> _What the exercise asks_: Will you print every line of the listing below, word for word, leaving out the pictures?

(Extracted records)

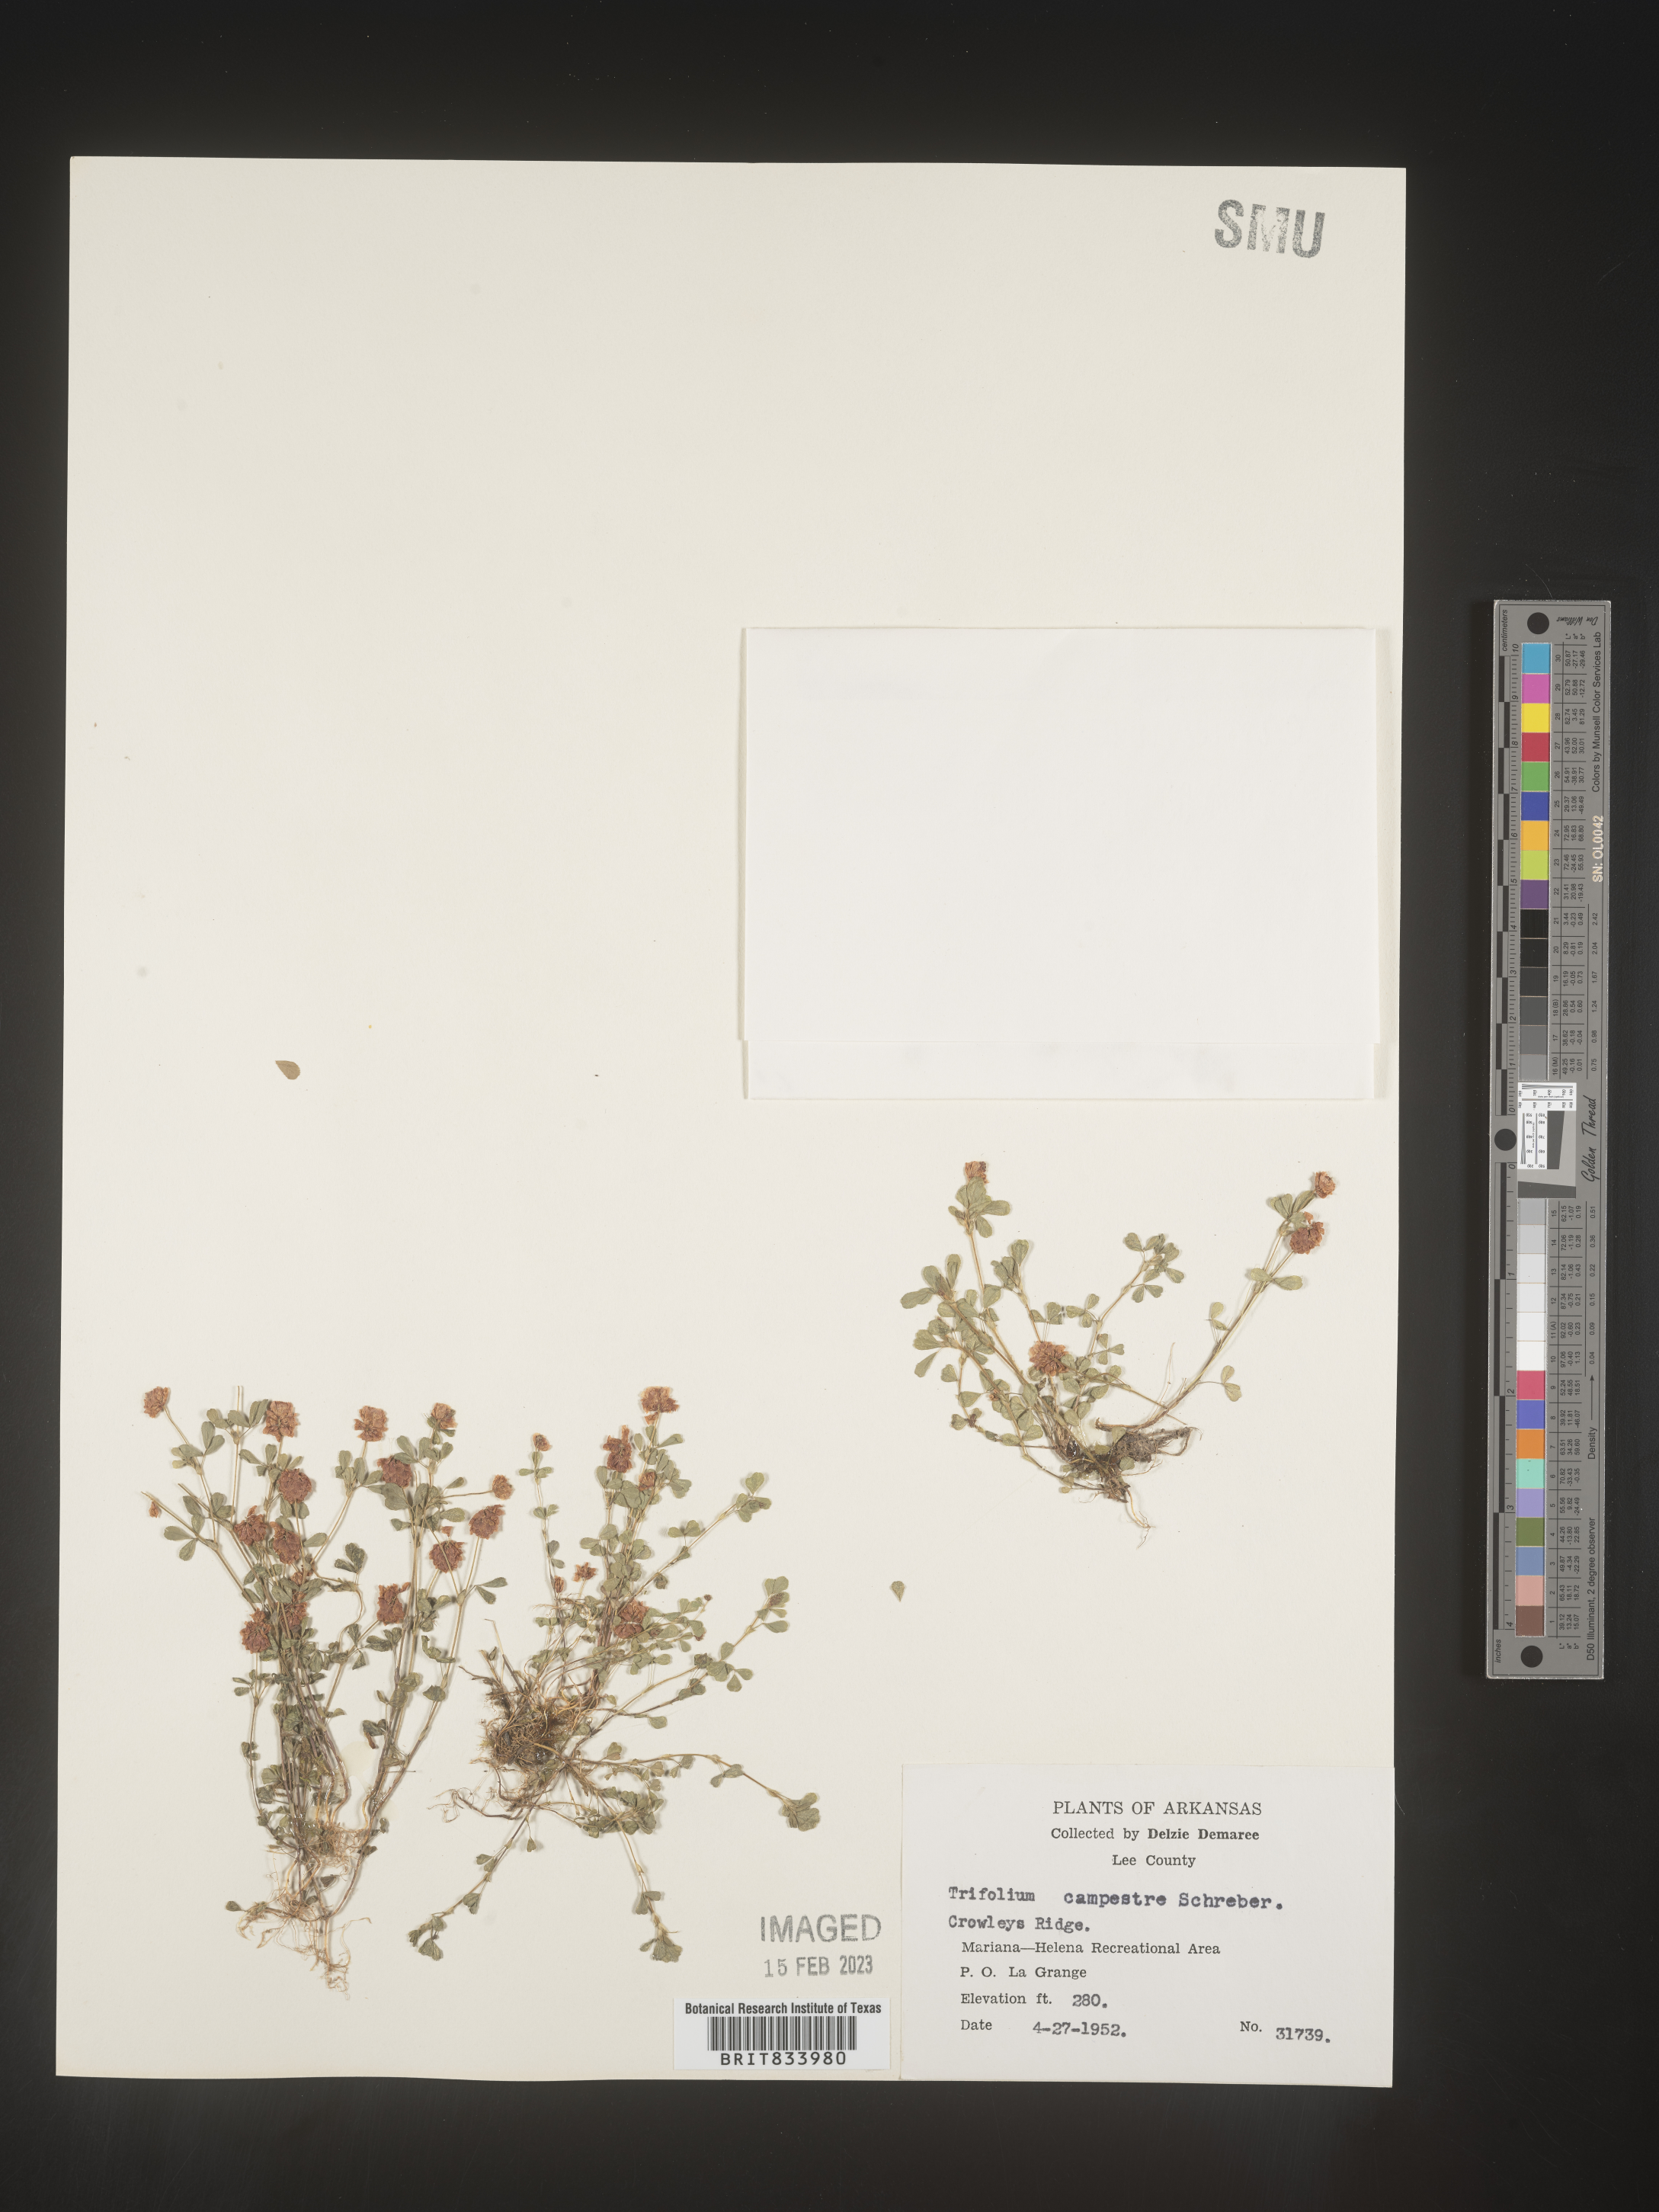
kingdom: Plantae
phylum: Tracheophyta
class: Magnoliopsida
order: Fabales
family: Fabaceae
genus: Trifolium
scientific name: Trifolium campestre
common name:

> _Written response_:
kingdom: Plantae
phylum: Tracheophyta
class: Magnoliopsida
order: Fabales
family: Fabaceae
genus: Trifolium
scientific name: Trifolium campestre
common name:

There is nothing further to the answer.